In 2015, we saw that these “seeds” could remain dormant, in a state of “clonal hematopoiesis of indeterminate potential (CHIP).”4 CHIP is defined as at least 2 percent variant allele frequency (VAF) of somatic mutations known to be associated with hematopoietic neoplasms, but without fulfilling diagnostic criteria for the malignancy (e.g., MDS or AML).4 There is a 0.5 to 1 percent risk of progression to overt malignancy per year (Figure), with increased rates in patients with a higher VAF of the somatic mutation.
Instead of remaining dormant, such clones may demonstrate opportunistic tendencies. In patients undergoing chemotherapy, clones may expand under the selective pressure of treatment and contribute to the development of therapy-related MDS or AML (t-MDS/t-AML).5 Historically, it was believed that chemotherapy and radiation led to therapy-related hematologic cancers because of increased numbers of mutations induced by treatment. However, contrary to this dogma, Dr. Terrence Wong and colleagues’ analysis5 of t-AML patient samples showed that there was not an increased number of mutations compared with de novo AML. Moreover, the same AML-associated mutations could be detected long before the diagnosis of cancer, and resistant clones simply expanded after treatment of the cancer.5 For example, in one patient with Hodgkin lymphoma, two TP53 mutations were detected in leukapheresis samples at a VAF of 0.5 percent six years prior to development of t-AML, and both TET2 and NUP98 mutations subsequently arose as potential driver mutations, only detectable later at the time when the leukemia was diagnosed.

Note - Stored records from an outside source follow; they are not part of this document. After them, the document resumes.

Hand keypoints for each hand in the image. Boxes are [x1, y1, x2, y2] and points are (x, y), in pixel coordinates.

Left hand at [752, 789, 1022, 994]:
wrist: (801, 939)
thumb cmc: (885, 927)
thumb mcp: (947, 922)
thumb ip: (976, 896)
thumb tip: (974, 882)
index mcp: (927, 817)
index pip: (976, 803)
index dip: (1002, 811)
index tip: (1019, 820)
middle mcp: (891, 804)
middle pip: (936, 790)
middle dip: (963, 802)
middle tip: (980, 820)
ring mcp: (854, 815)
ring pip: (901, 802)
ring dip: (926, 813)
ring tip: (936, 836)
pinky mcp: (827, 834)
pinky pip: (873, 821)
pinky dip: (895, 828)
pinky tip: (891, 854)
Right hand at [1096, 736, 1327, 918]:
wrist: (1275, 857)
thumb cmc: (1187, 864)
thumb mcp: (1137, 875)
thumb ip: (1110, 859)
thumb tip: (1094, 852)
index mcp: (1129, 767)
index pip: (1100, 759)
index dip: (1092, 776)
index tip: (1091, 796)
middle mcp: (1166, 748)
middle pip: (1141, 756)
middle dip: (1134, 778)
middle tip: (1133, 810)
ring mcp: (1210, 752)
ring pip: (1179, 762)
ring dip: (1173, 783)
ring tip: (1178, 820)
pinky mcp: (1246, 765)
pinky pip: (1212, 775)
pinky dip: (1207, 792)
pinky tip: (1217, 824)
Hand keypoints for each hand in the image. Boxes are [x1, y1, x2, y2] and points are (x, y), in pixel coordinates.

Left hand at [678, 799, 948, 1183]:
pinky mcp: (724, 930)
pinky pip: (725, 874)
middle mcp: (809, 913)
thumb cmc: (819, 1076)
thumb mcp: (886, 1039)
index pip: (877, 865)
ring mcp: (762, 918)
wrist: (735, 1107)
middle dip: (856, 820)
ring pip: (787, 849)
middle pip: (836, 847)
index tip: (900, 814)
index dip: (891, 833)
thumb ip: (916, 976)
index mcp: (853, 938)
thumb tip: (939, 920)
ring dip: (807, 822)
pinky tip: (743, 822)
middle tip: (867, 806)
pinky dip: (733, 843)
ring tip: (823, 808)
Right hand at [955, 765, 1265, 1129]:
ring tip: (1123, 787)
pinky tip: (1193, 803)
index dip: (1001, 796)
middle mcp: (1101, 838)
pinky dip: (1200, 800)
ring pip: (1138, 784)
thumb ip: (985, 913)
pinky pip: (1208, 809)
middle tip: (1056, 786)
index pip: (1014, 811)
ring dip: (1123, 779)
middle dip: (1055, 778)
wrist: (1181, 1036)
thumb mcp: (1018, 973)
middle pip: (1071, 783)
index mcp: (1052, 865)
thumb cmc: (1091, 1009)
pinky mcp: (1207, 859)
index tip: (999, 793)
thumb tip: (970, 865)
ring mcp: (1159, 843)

Notably, two of the three most commonly observed mutated genes in normal individuals, DNMT3A and TET2, were also found to be the most frequent mutations that failed to clear by day 30 after induction chemotherapy for AML. Patients in whom these mutations persist exhibit a worse outcome, even in complete remission.6 Clearly, these mutations are not always innocuous. It will be our task as hematologists to contextualize the prognostic importance of these molecular abnormalities, not only patients with MDS or AML, but also in individuals with mild cytopenias or dysplasia of unknown significance (ICUS or IDUS, respectively) who do not meet diagnostic criteria for MDS. And what do we tell the otherwise normal individual who is referred to our clinic with one or more “hits” uncovered on a myeloid gene panel that should not have been ordered in the first place? We have much to learn ourselves before we can confidently guide patients through this maze of genetic complexity.